Проблема познания в социальных науках

Его итоговый вывод состоял в том, что «точное направление теоретического исследования должно учить нас законам, по которым на основании такого положения вещей из указанных элементарнейших факторов человеческого хозяйства, в их изолированности от других факторов, влияющих на реальные человеческие явления, развивается не вся реальная жизнь в ее целостности, а лишь более сложные феномены человеческого хозяйства; оно должно учить нас этому не только в отношении существа, но и в отношении меры указанных феноменов, и таким образом раскрывать нам понимание этих последних, аналогичное тому, которое дают нам точные естественные науки в отношении явлений природы».

Это не означало, что экономическая наука не должна учитывать того, что человеческая деятельность определяется не только эгоизмом, но и влиянием «ошибок, неведения и внешнего принуждения». Не учитывать это означает встать на позицию тех, кто считает, что эти обстоятельства делают точное знание невозможным. Менгер писал: «И точное, и реалистическое направление теоретического исследования полноправны; оба суть орудия для уяснения, предвидения и господства над явлениями народного хозяйства — чему каждое из них способствует по-своему».

Задача Менгера была в том, чтобы обнаружить строгие законы, управляющие «генетической» эволюцией человеческих институтов, исходя из двух обстоятельств. Первое состояло в том, что эти институты возникли потому, что человечество либо не знало этих законов, либо ошибалось, интерпретируя и используя их. Второе было связано с тем, что «точные естественные законы» — в той степени, в какой они познаваемы — не зависят от человеческой воли и действуют вне зависимости от того, известны они или нет.

Если цель точной науки состояла в том, чтобы найти сущность [Wesen] генетического элемента, природы человеческого общества, то субъективизм Менгера был ограничен «генетическим» представлением об индивидуальных потребностях и об обществе.
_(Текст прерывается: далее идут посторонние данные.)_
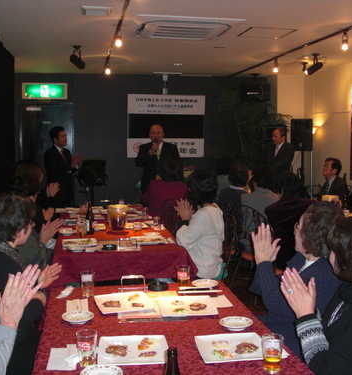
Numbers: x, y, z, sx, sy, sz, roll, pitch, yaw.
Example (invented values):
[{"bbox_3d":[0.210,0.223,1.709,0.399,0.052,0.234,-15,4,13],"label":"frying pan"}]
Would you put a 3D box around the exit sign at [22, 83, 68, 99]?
[{"bbox_3d":[-1.811,-1.329,7.200,0.620,0.210,0.080,-1,6,-10],"label":"exit sign"}]

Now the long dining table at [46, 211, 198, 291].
[{"bbox_3d":[-0.639,0.703,5.068,1.050,0.720,2.400,-1,6,-10],"label":"long dining table"}]

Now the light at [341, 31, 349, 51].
[{"bbox_3d":[1.608,-1.390,4.940,0.060,0.180,0.065,-1,5,-10],"label":"light"}]

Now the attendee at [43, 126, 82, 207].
[{"bbox_3d":[-1.405,0.073,6.513,0.420,1.663,0.480,5,7,36],"label":"attendee"}]

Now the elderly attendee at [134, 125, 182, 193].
[{"bbox_3d":[-0.227,0.078,6.388,0.550,1.693,0.400,0,6,-5],"label":"elderly attendee"}]

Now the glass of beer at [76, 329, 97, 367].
[{"bbox_3d":[-0.323,0.585,1.895,0.073,0.116,0.073,0,5,0],"label":"glass of beer"}]

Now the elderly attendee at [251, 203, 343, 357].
[{"bbox_3d":[0.602,0.699,2.572,0.640,1.262,0.490,1,6,5],"label":"elderly attendee"}]

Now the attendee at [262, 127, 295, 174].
[{"bbox_3d":[1.375,0.028,7.087,0.330,1.666,0.460,-5,8,-41],"label":"attendee"}]

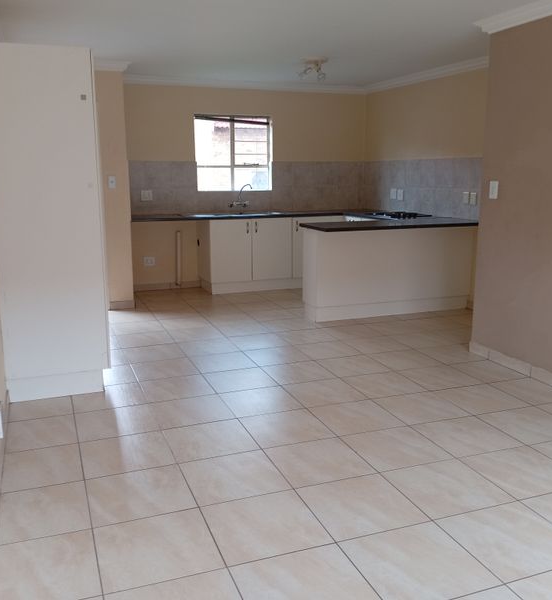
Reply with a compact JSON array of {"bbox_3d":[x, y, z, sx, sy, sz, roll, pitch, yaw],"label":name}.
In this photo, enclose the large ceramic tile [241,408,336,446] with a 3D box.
[{"bbox_3d":[0.059,0.725,3.516,0.439,0.010,0.436,-4,13,-20],"label":"large ceramic tile"}]

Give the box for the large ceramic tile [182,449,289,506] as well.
[{"bbox_3d":[-0.202,0.833,2.941,0.434,0.010,0.434,-5,12,-20],"label":"large ceramic tile"}]

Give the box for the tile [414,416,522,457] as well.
[{"bbox_3d":[1.065,0.762,3.500,0.447,0.010,0.447,-5,12,-20],"label":"tile"}]

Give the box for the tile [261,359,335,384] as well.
[{"bbox_3d":[0.171,0.543,4.593,0.447,0.010,0.447,-5,12,-20],"label":"tile"}]

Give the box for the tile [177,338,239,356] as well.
[{"bbox_3d":[-0.545,0.388,5.047,0.430,0.010,0.430,-4,12,-20],"label":"tile"}]

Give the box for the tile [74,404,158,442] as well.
[{"bbox_3d":[-0.918,0.700,3.596,0.434,0.010,0.434,-5,12,-20],"label":"tile"}]

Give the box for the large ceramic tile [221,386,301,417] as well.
[{"bbox_3d":[-0.095,0.640,3.917,0.439,0.010,0.436,-4,13,-20],"label":"large ceramic tile"}]

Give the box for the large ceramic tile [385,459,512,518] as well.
[{"bbox_3d":[0.781,0.861,2.868,0.439,0.010,0.436,-4,13,-20],"label":"large ceramic tile"}]

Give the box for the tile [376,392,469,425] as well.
[{"bbox_3d":[0.909,0.678,3.915,0.447,0.010,0.447,-5,12,-20],"label":"tile"}]

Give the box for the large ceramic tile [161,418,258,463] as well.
[{"bbox_3d":[-0.359,0.759,3.382,0.439,0.010,0.439,-4,12,-20],"label":"large ceramic tile"}]

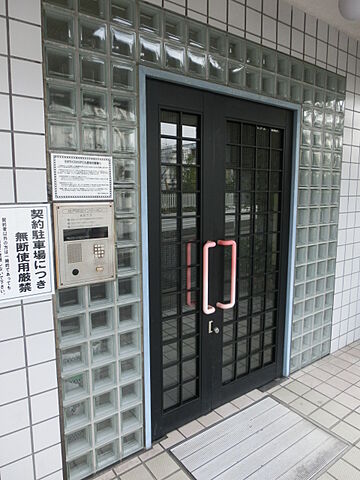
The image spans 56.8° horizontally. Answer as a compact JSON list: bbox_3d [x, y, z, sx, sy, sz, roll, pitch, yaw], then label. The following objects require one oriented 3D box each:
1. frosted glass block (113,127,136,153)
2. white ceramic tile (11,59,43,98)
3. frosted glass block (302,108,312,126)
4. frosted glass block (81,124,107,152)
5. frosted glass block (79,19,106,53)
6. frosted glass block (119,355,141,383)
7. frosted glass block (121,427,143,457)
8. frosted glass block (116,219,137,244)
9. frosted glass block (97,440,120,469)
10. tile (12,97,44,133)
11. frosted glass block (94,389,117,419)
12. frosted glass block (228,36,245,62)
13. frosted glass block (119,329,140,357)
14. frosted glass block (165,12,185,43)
[{"bbox_3d":[-0.305,-0.513,1.754,0.146,0.146,0.090,-6,10,-35],"label":"frosted glass block"},{"bbox_3d":[-0.646,-0.680,1.408,0.121,0.144,0.010,-6,10,-35],"label":"white ceramic tile"},{"bbox_3d":[0.953,-0.946,2.583,0.145,0.145,0.090,-6,10,-35],"label":"frosted glass block"},{"bbox_3d":[-0.431,-0.500,1.643,0.145,0.145,0.090,-6,10,-35],"label":"frosted glass block"},{"bbox_3d":[-0.427,-0.944,1.559,0.145,0.145,0.090,-6,10,-36],"label":"frosted glass block"},{"bbox_3d":[-0.303,0.728,1.930,0.146,0.146,0.090,-6,10,-35],"label":"frosted glass block"},{"bbox_3d":[-0.303,1.194,1.996,0.146,0.146,0.090,-6,10,-35],"label":"frosted glass block"},{"bbox_3d":[-0.304,-0.052,1.798,0.145,0.145,0.090,-6,10,-35],"label":"frosted glass block"},{"bbox_3d":[-0.429,1.207,1.907,0.146,0.146,0.090,-6,10,-35],"label":"frosted glass block"},{"bbox_3d":[-0.647,-0.535,1.425,0.126,0.144,0.010,-6,10,-35],"label":"tile"},{"bbox_3d":[-0.429,0.896,1.863,0.146,0.146,0.090,-6,10,-35],"label":"frosted glass block"},{"bbox_3d":[0.325,-1.197,2.111,0.146,0.146,0.090,-6,10,-35],"label":"frosted glass block"},{"bbox_3d":[-0.303,0.564,1.886,0.147,0.147,0.090,-6,10,-35],"label":"frosted glass block"},{"bbox_3d":[-0.055,-1.151,1.826,0.147,0.147,0.090,-6,10,-35],"label":"frosted glass block"}]

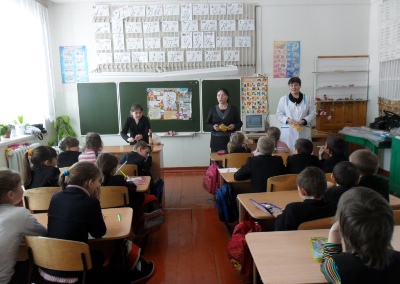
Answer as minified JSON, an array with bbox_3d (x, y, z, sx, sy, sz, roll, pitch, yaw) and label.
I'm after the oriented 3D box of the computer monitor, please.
[{"bbox_3d":[0.972,-0.340,5.704,0.380,0.350,0.380,-2,8,-2],"label":"computer monitor"}]

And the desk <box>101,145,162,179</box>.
[{"bbox_3d":[-1.101,0.473,4.594,1.160,0.750,0.580,-2,9,-2],"label":"desk"}]

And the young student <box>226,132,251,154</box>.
[{"bbox_3d":[0.471,0.379,3.798,0.380,1.010,0.600,-1,8,1],"label":"young student"}]

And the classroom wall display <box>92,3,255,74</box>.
[{"bbox_3d":[-0.462,-1.843,5.602,2.930,1.250,0.060,-2,9,-2],"label":"classroom wall display"}]

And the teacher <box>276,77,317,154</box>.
[{"bbox_3d":[1.445,-0.106,4.708,0.580,1.710,0.360,0,9,10],"label":"teacher"}]

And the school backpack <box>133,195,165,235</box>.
[{"bbox_3d":[-0.477,0.657,2.850,0.270,0.350,0.190,-9,12,-41],"label":"school backpack"}]

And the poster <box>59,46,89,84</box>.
[{"bbox_3d":[-2.270,-1.393,5.634,0.490,0.665,0.020,-2,9,-2],"label":"poster"}]

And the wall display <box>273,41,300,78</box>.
[{"bbox_3d":[1.596,-1.508,5.742,0.485,0.685,0.010,-2,8,-2],"label":"wall display"}]

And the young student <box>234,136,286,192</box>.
[{"bbox_3d":[0.621,0.480,3.111,0.480,1.100,0.620,-2,9,-2],"label":"young student"}]

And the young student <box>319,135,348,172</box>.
[{"bbox_3d":[1.306,0.438,3.178,0.390,1.010,0.560,-3,8,-14],"label":"young student"}]

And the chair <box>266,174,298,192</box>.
[{"bbox_3d":[0.781,0.633,2.949,0.380,0.710,0.420,-2,8,-2],"label":"chair"}]

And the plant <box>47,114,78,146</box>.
[{"bbox_3d":[-2.279,-0.222,5.146,0.450,0.600,0.400,-2,8,-2],"label":"plant"}]

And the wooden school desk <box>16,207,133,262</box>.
[{"bbox_3d":[-1.081,0.844,2.087,1.200,0.615,0.500,-2,8,-2],"label":"wooden school desk"}]

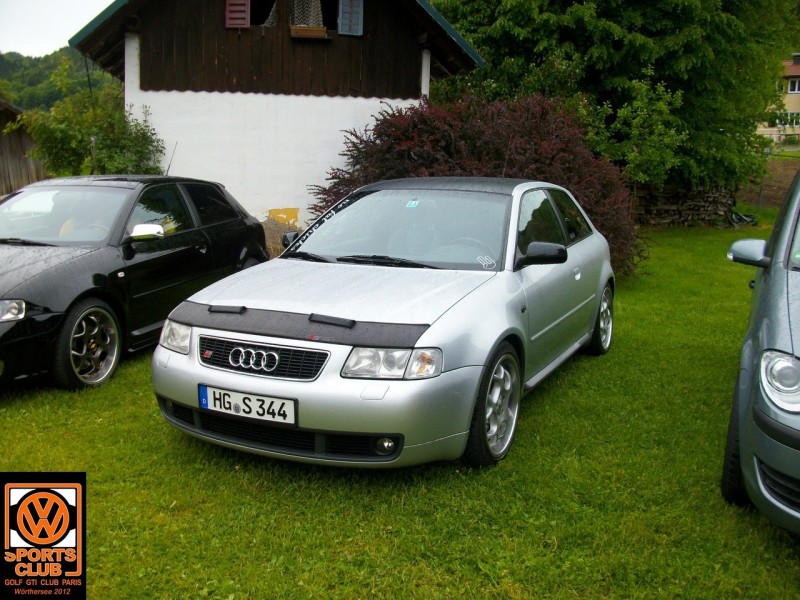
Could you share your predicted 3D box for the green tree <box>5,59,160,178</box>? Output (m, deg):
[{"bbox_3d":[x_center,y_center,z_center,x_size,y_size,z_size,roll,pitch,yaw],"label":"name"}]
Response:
[{"bbox_3d":[-4.551,-1.882,11.076,2.300,2.890,2.200,-3,10,-22],"label":"green tree"}]

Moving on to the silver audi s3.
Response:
[{"bbox_3d":[0.257,-0.114,5.242,1.800,1.400,4.155,5,11,26],"label":"silver audi s3"}]

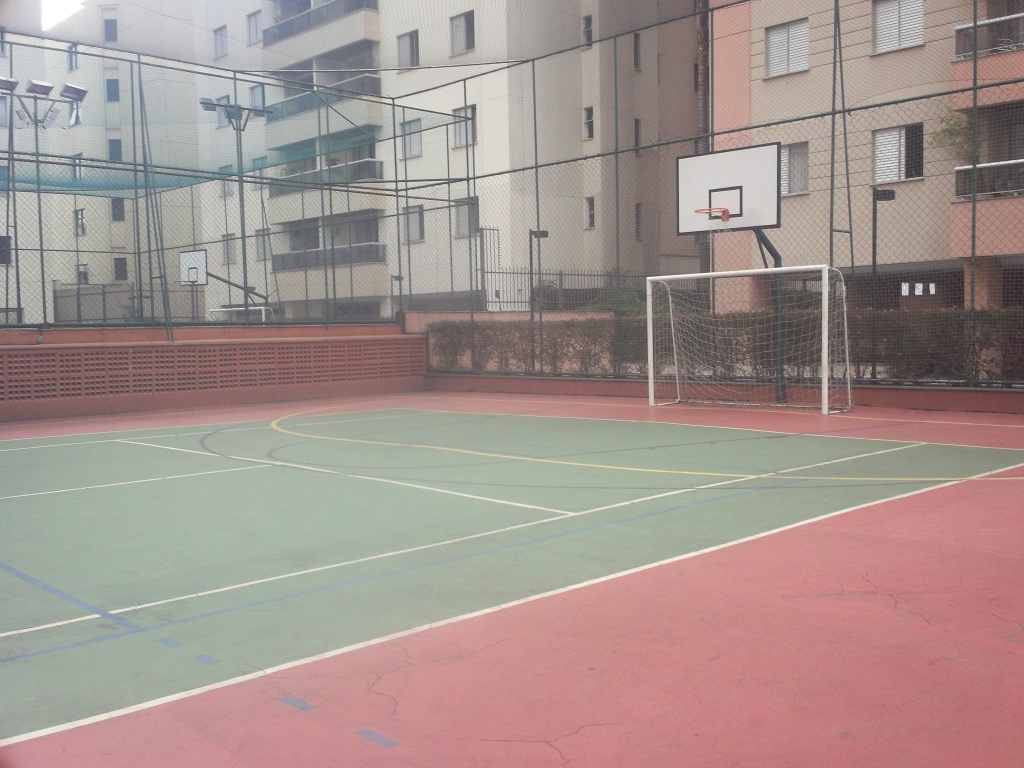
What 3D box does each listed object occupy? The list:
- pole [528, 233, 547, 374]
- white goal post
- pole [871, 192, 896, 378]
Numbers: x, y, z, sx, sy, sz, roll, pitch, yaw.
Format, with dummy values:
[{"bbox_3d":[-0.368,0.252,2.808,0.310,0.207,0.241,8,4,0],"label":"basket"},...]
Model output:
[{"bbox_3d":[0.557,-1.755,23.551,0.250,2.930,0.450,2,5,45],"label":"pole"},{"bbox_3d":[3.514,-0.657,16.840,3.080,2.040,0.790,2,5,45],"label":"white goal post"},{"bbox_3d":[5.786,-1.579,17.700,0.250,2.970,0.450,2,5,45],"label":"pole"}]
Это направление претерпело серьезные изменения в работах Мизеса и Хайека, где произошло акцентирование субъективного и культурного характера индивидуальных актов выбора и их последствий14. Иными словами, по отношению к природе законов, регулирующих человеческую деятельность и ее последствия, Хайек и особенно Мизес были меньшими «эссенциалистами», чем Менгер. В этой связи особенно важен переход от аристотелианской «парадигмы» к кантианскому подходу, рассматривающий знание как отражение того, каким образом человеческий разум упорядочивает данные личного опыта. Это означало не столько отказ от системы Менгера, сколько ее пересмотр в свете иной философской концепции. Это особенно ярко выражено в случае Мизеса, чьи ссылки на Менгера одновременно указывают и на преемственность, и на то, что он развивает его идеи в ином направлении, чем их автор. У Хайека этот подход к проблеме познания дал трещину в «The Sensory Order». Начиная с этой книги, его подход трансформировался в эволюционизм, который обнимает и реальность, и человеческий разум, и человеческое сознание. Однако и для Хайека эволюционный процесс — несмотря на то что в «Пагубной самонадеянности» он подчеркивает его генетический характер — продолжал оставаться культурным процессом, существующим в рамках концепции природы социальных институтов, который отличался от традиционной дихотомии «естественное» —«искусственное».

Теорию человеческой деятельности, изложенную в «Grundprobleme der Nationalökonomie» Мизеса, можно считать первой попыткой применения принципов субъективистской экономики к теоретическим социальным наукам.